In the 1920’s, centralized meal times became possible as groups constructed dining halls on their grounds. Planning for the food began months ahead of the reunion season. Many women’s groups sponsored “canning bees” to put up food for the coming reunions. At the same time, men would hold “work days” to get the grounds ready by cleaning and repairing facilities. All of these activities had a two-fold purpose: to reduce the costs associated with running a reunion and to promote fellowship and advanced spiritual preparation.
World conditions in the 1930’s and early 1940’s (the Great Depression and World War II) put a strain on some reunion activities and planning, but attendance continued to be surprisingly high, both in the United States and abroad. The dominant missionary tone of the earlier reunions had given way in large measure to pastoral ministries, although there were still many reunion baptisms, some even in war-torn England.
The members of the presiding quorums of the Church carried heavy burdens of responsibility during these years. Some of them taught or preached at as many as six reunions in a single season. Yet, they reported that each gathering was richly blessed. President McDowell said, “We believe that the spirit of this reunion can be taken as an index of the spirit of the Saints throughout the Church…There was present a spirit of hope, assurance of final victory, a conviction that…the purposes of God as expressed to the Church [shall] be realized.” (Church History, Vol 8)
The 1950’s and 60’s were a turbulent time within the Reorganized Church, but reunions continued to grow in popularity and in number. Most domestic field districts were able to purchase campgrounds during this time. Sometimes two or more districts would purchase land together, allowing for more Saints to attend reunions and youth camps.
The reunion experience was, for a time, sheltered from Church politics, but gradually, those issues pressed down even there. Those who wished to promote new doctrine and policies found the groups gathering each summer a captive audience and often tried to dominate a reunion’s focus. Sometimes it was successful; in others it was not. After a few years, those who were fundamentally like-minded tended to register only for those reunions that they felt would not expose them to unwanted changes. This also worked for a time, but eventually there came the time of breaking away.
As independent branches formed, the desire to rekindle the spirit of fellowship, worship, and outreach that had been such a large part of the reunion experiences through the years reformed. Very quickly, ways to gather in the summer for reunions and camps were found, and the tradition continued.

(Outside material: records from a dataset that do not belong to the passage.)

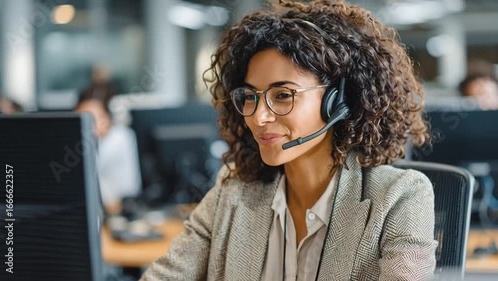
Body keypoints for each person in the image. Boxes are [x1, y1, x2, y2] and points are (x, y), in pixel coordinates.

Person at [140, 0, 437, 280]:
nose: (259, 118)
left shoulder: (399, 197)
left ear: (338, 102)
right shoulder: (232, 193)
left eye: (282, 95)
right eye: (250, 97)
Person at [76, 83, 142, 215]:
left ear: (107, 118)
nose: (87, 128)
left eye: (93, 120)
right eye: (81, 120)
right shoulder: (73, 145)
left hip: (115, 211)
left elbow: (121, 196)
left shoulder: (120, 137)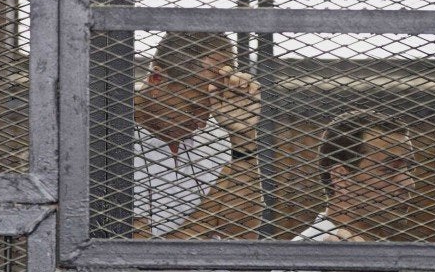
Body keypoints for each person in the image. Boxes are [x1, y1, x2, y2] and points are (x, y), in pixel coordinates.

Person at [133, 32, 313, 239]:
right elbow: (146, 256)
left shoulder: (216, 132)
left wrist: (243, 137)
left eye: (210, 108)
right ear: (157, 79)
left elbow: (242, 236)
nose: (202, 123)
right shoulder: (108, 134)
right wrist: (216, 203)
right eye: (193, 108)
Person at [293, 110, 416, 242]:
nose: (409, 183)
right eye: (390, 169)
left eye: (410, 168)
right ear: (341, 179)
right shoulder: (298, 257)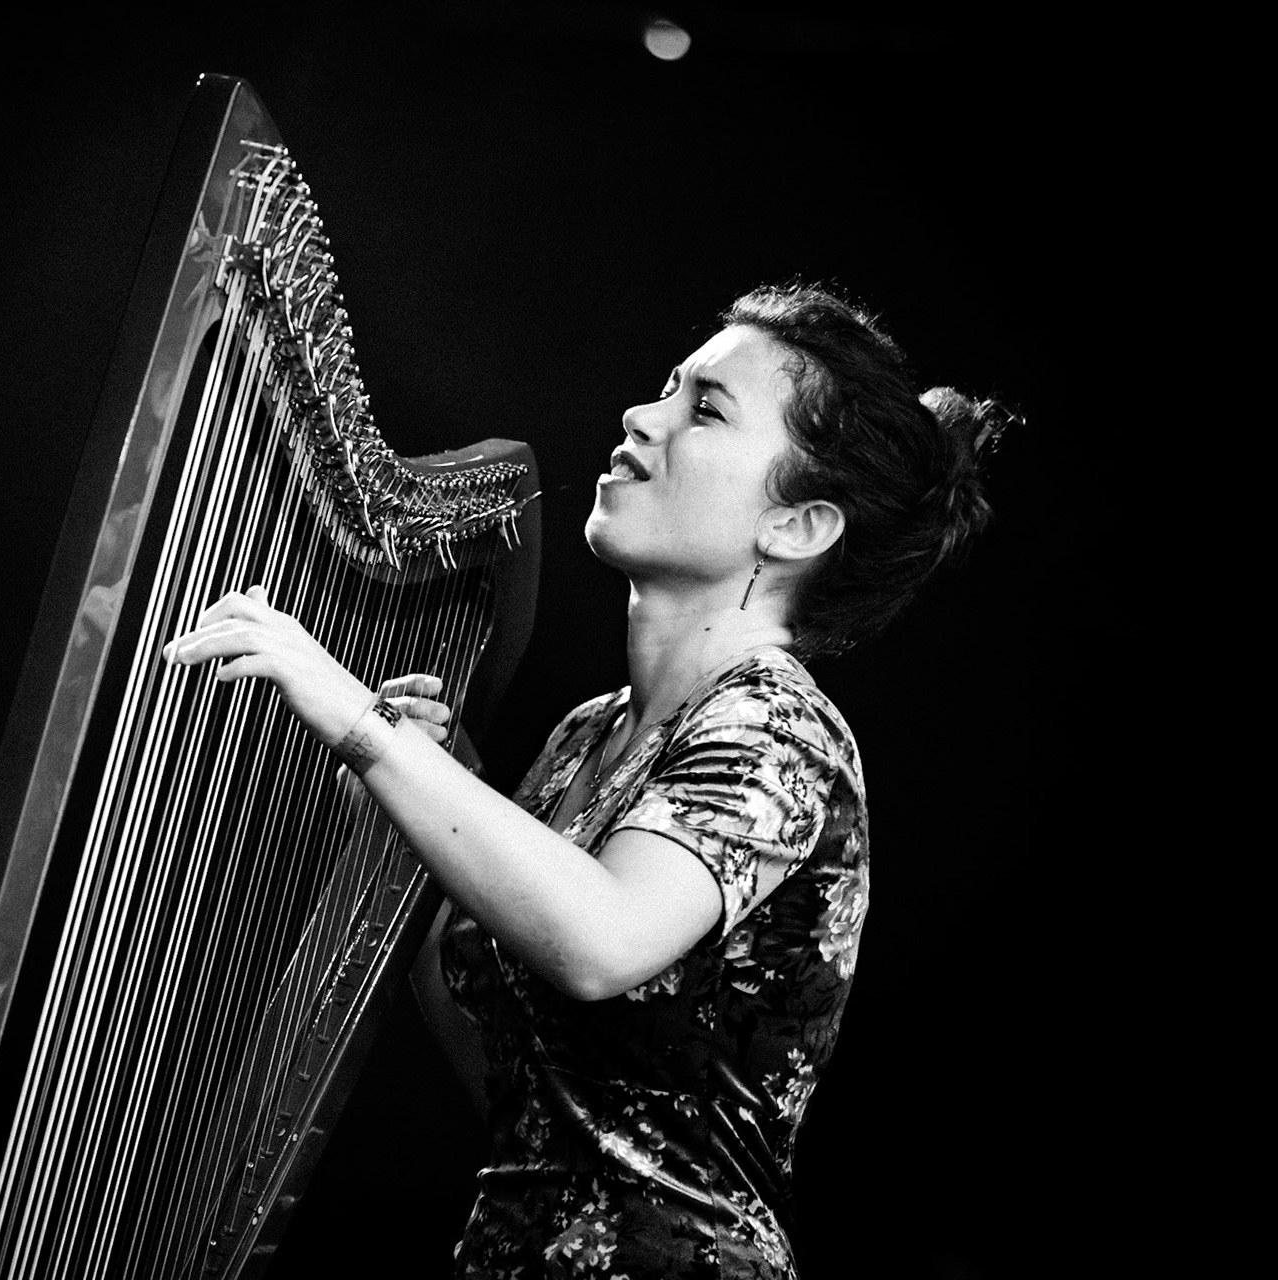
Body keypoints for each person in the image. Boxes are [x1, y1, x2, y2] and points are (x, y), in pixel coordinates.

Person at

Today, the Remnant Church of Jesus Christ of Latter Day Saints hosts four or five reunions each summer. There, the blessings of gathering apart from the world are gained as Saints meet and fellowship together. It is a wonderful time to recharge spiritual “batteries” and renew commitments. If you haven’t attended a reunion in a while, look ahead to the coming summer and make that a priority in your planning. You will be blessed and strengthened just as Brother Curtis said so many years ago, “…the results for good are plain to be seen.”